## Recorded data:
______

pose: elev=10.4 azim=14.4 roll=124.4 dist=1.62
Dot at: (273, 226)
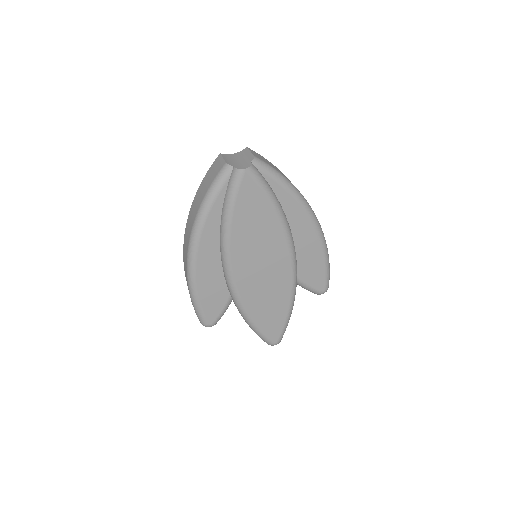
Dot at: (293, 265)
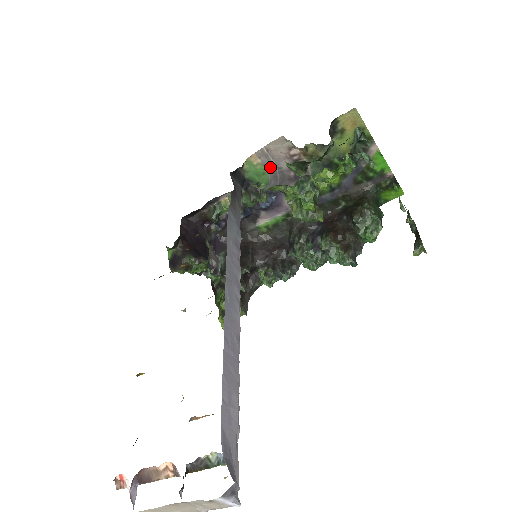
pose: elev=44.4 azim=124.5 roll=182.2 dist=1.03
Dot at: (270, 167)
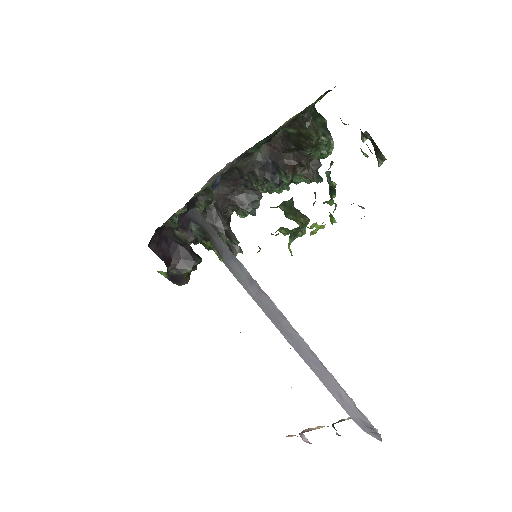
Dot at: (214, 179)
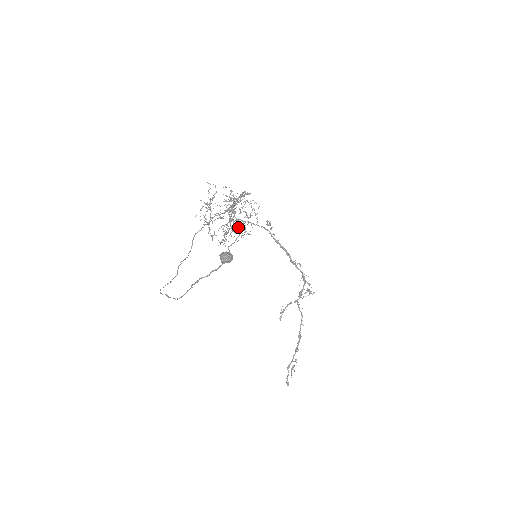
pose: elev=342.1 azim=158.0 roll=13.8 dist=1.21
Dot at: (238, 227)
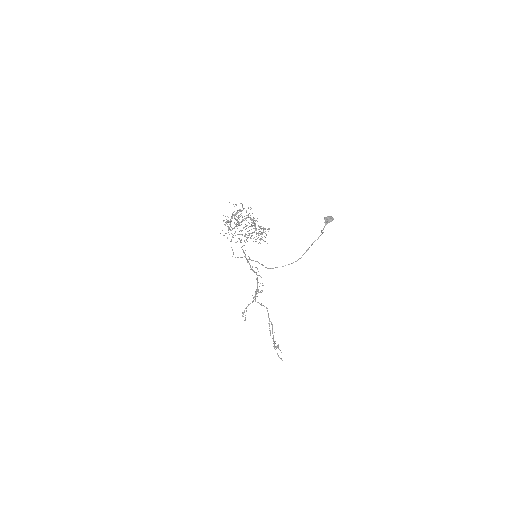
Dot at: (259, 229)
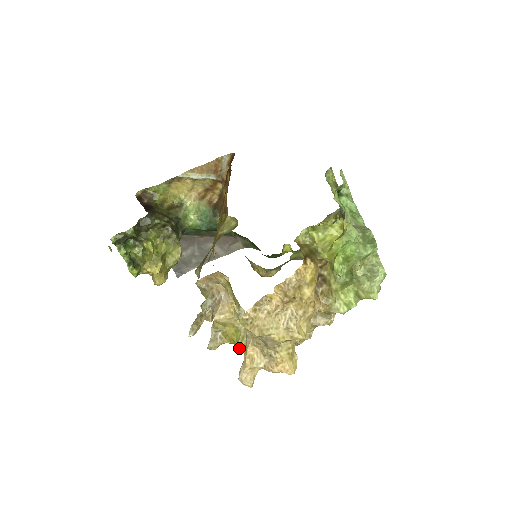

______

## TASK STATEMENT:
Copy out every line of the entries above that contains the string "azim".

## THE OUTPUT:
pose: elev=10.4 azim=14.4 roll=124.4 dist=1.62
pose: elev=44.4 azim=124.5 roll=182.2 dist=1.03
pose: elev=342.1 azim=158.0 roll=13.8 dist=1.21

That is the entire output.